Your tasks:
- 1) In the York interview, list every organization York names in his answer about who his key people were.
- 2) In the York interview, which program does York say he ended up defending against attack from people in the White House?
- 3) Give a continuation of the York interview from where it stops.

Study text:
== Segment start ==
What would be your perception of your management style?

York:

I don’t know how to answer that. I got directly into substance which many managers don’t do. Some do and some don’t. But I made it a point of getting directly into substance. In doing all these things I mentioned in regards to space and missiles, I made it a point to know in detail what the technical substance was in regard to the question. I questioned people in detail and talked to people of various levels.

Christman:

We were talking about some of your perceptions of your management style, particularly in inter-service rivalries where people feel pretty strongly about some of these things. As you say, you were more technically involved than some managers.

York:

I think I was also fairly open with my colleagues in the Services, that is with the other people in R&D. One would have to ask them, and I am not sure that you can ask them 20 years later.

Christman:

There were some pretty good people in the field, weren’t there? You had a lot of dynamic things going on.

York:

Yes. I had a lot of good assistants. Most of which I brought in from the outside.

Christman:

Who were some of your key people?

York:

Briefly, Howie Wilcox, who had been number 2 I guess at Inyokern, was my deputy. When he left to take a high-paying job with General Motors, John Ruble became deputy. John had been one of the bright young engineers at Hughes. Then I had other people; people who had come in from other organizations, one from Rand and one from Douglas and so on.

Christman:

You got high level, quite capable technical people there. What about management people? Was Ed Glass one of your people?

York:

No, we didn’t pay a lot of attention to management, basically on the theory that the Services were doing the management and were generally doing it all right. The only management questions that we got into were these issues about roles and missions, and whether the responsibility for something should be transferred from one Service to another. Occasionally, there might be a program where we were concerned about the quality of the technical management or the handling of a technical substance. But that generally didn’t happen. One of the few cases I remember is one where I ended up defending the way a program was being run. That was the Titan II program. It came under attack from some of the people in the White House, the President’s Science Advisory Committee. There were a lot of failures and my contention was those were genuine accidents and not a measure of competence of the organization.

Christman:

We mentioned earlier that there weren’t parallel systems of R&D management for different services. Did you try to influence the organizational structure?

York:

Not much. I don’t remember a Navy case. In the case of the Army I did two things. The big one was to get Von Braun out of the Army and into NASA and then a lesser was to try to arrange to have the civilian in charge of R&D become Assistant Secretary. I didn’t succeed in that. It wasn’t all that important. They said he has got the same authority as if he were. I thought he should. As I said, I liked the way the Polaris program was going and didn’t get into that.

Christman:

It was not necessarily a typical R&D project? How would you characterize the Navy laboratories from your experiences of that period?

York:

They were the best of the service laboratories. That is by Service laboratory, meaning an organization in which the personnel are either civil service or actual military personnel. I thought they were the best. I am not sure that is true anymore. Even at that time, some of the Air Force laboratories were becoming pretty good, particularly the Air Force Weapons Center in Albuquerque. It had some pretty good people.

Christman:

How aware would you have been of responses by individual laboratories to particular problems or projects?
== Segment end ==
Information provided:
== Segment start ==
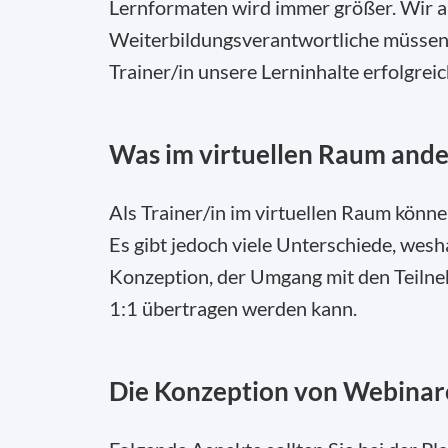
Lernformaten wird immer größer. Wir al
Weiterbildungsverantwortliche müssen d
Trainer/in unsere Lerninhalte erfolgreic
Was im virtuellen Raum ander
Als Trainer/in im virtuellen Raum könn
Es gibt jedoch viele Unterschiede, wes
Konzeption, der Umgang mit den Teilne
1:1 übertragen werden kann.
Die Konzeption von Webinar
== Segment end ==
== Segment start ==
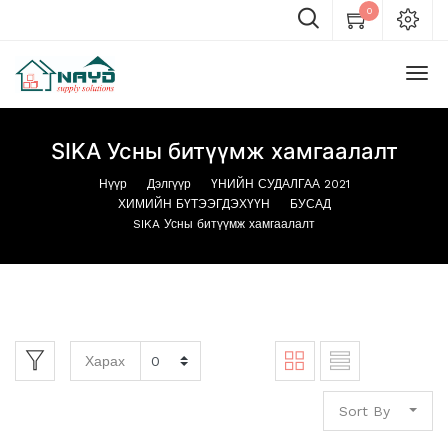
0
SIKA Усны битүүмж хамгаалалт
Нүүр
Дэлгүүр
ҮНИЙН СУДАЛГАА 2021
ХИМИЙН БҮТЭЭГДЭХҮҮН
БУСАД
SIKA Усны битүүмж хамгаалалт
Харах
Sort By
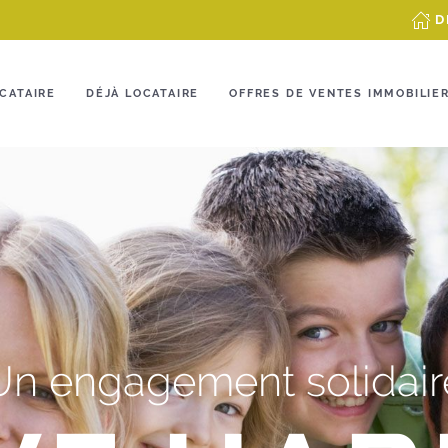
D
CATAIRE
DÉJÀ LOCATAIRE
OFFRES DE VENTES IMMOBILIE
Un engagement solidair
== Segment end ==
== Segment start ==
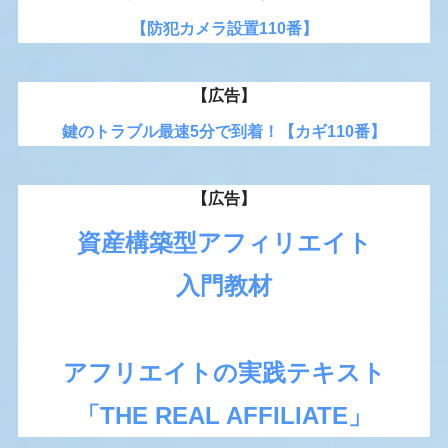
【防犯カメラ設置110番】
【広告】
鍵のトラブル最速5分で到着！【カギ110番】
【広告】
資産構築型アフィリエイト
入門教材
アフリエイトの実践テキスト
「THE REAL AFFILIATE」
== Segment end ==
Answers to each task:
- 1) Inyokern, General Motors, Hughes, Rand, Douglas

- 2) The Titan II program.

- 3)
York:

I was aware of a lot, I no longer remember it, but I was aware of the programs being done at NOL, NOTS, a couple of other places. I was aware of certain programs which were actually spread across a number of them, such as ASW, which was really not a program but a collection of programs. I was aware of things like that, but I don’t remember any particular action with respect to them. That is because, as I said, the main problems that I had to face, individually, were those that involved roles and missions of long range rockets and space. Polaris was a nicely isolated thing that was going well. The nuclear submarine programs were another I was involved in. I was one of the few people that Rickover would ever give the time of day to. Again, I thought it was going pretty well.

Christman:

It appears that DDR&E, established in the period that we are talking about here, was a major step toward centralization, but this centralization was amplified more when McNamara came in.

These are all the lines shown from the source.